AI Revolutionizes Banking: How AI Is Already Changing Your Financial World and What’s Next



AI is the hot topic in today’s world, changing how we do business in so many different industries. But perhaps the novelty and remarkable accuracy of AI bots like ChatGPT has obscured just how much AI is already a huge part of our lives, and already a huge part of many industries we already take for granted.

The business value of AI in banking is already upwards of $150 billion worldwide, and estimates suggest it will double by 2030.

Today we’re going to go over the precise ways that AI is already making your life easier, and then give you a sense of what’s to come, and the hurdles the banking industry faces as it incorporates more and more AI into our lives in order to make banking safer, more efficient, and more secure.

Top 5 Ways AI is Already Used in Banking

You’ve probably had a call from the bank at some point in your life asking you to confirm a purchase. Maybe you actually did make the purchase and had to resignedly tell the person (or machine) on the other line not to cancel your card. Or maybe it truly was fraud. Well, either way, the way that purchase was detected was through AI combing through millions and millions of transactions per second and determining your personal purchase profile, noting that something was unusual in the purchase it flagged. AI can detect patterns in your purchases and run models to suggest the probability of fraud for any purchase. This means that even in real time, a bank can nullify a purchase made using your account if it appears to have a particularly high probability of fraud.

AI is quickly becoming better and better at imitating and replicating the kind of language humans would use, and that other humans can understand easily. This means that chatbots and support can complement what they offer in person with more and more digital services. The benefits of digital customer service that’s almost as good as in-person service are obvious. You can ask any questions from the comfort of your own home or own phone, and you can do it 24/7. Whether you’re halfway around the globe or simply don’t feel like getting out of your pajamas, customer support is steadily improving its ability to answer any issues you have. On top of that, the customer profiles that AI can build can help banks to identify which services are most appropriate for which customers right off the bat, improving the onboarding process immensely.

The fact that AI can analyze millions of data points in seconds is always going to speed up any process. When it comes to credit qualifications, AI can instantly determine whether customers qualify for loans, as well as use an algorithm to determine maximum borrowing thresholds for each individual customer based on their profile and histories. This lowers the risk of mistakes made as well as speeds up a process so that churn and frustration with a slow-moving bureaucratic process are impossible. AI is also capable of keeping up with market trends in real time, so it will never make decisions based on out of date information – a requisite in a field where information from one week ago is often woefully out of date.

Again, the ability of AI to collate millions of data points and effectively analyze them all has changed the way trading is performed. You’ve probably heard of “high-frequency trading,” which is essentially the way banks can make money by making trades every micro-second to take advantage of the fact that many traders don’t have access to sophisticated AI. It means that algorithms can set risk assessment levels and essentially ensure that their trades most effectively capture the swings of the market. On top of that, “robo-advisers” can manage an investors portfolio on a personal level based on the user’s individual levels of comfort with risk and goals. Investment strategies can be changed instantly based on whether users prefer high risk/high reward scenarios or are focused on stability and long-term growth.

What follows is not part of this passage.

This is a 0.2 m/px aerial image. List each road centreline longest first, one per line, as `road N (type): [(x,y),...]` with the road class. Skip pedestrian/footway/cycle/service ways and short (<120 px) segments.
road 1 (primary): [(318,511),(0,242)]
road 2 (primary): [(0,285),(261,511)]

Every bank has strict AML and KYC compliance regulations. AI allows banks to sift through attempts by customers to hide ownership and focus on Ultimate Beneficial Ownerships (UBOs), again both through predictive algorithms that have access to vast amounts of data and by being unable to be tricked into human error. As with loan decisions, AI allows banks to analyze all the data in a profile immediately to make a decision, as well as monitor huge numbers of transactions and place them into one broader financial picture. This allows banks to have a more specific understanding of each of their customers on an individual level and to prevent them from being open to risky or illegal activity.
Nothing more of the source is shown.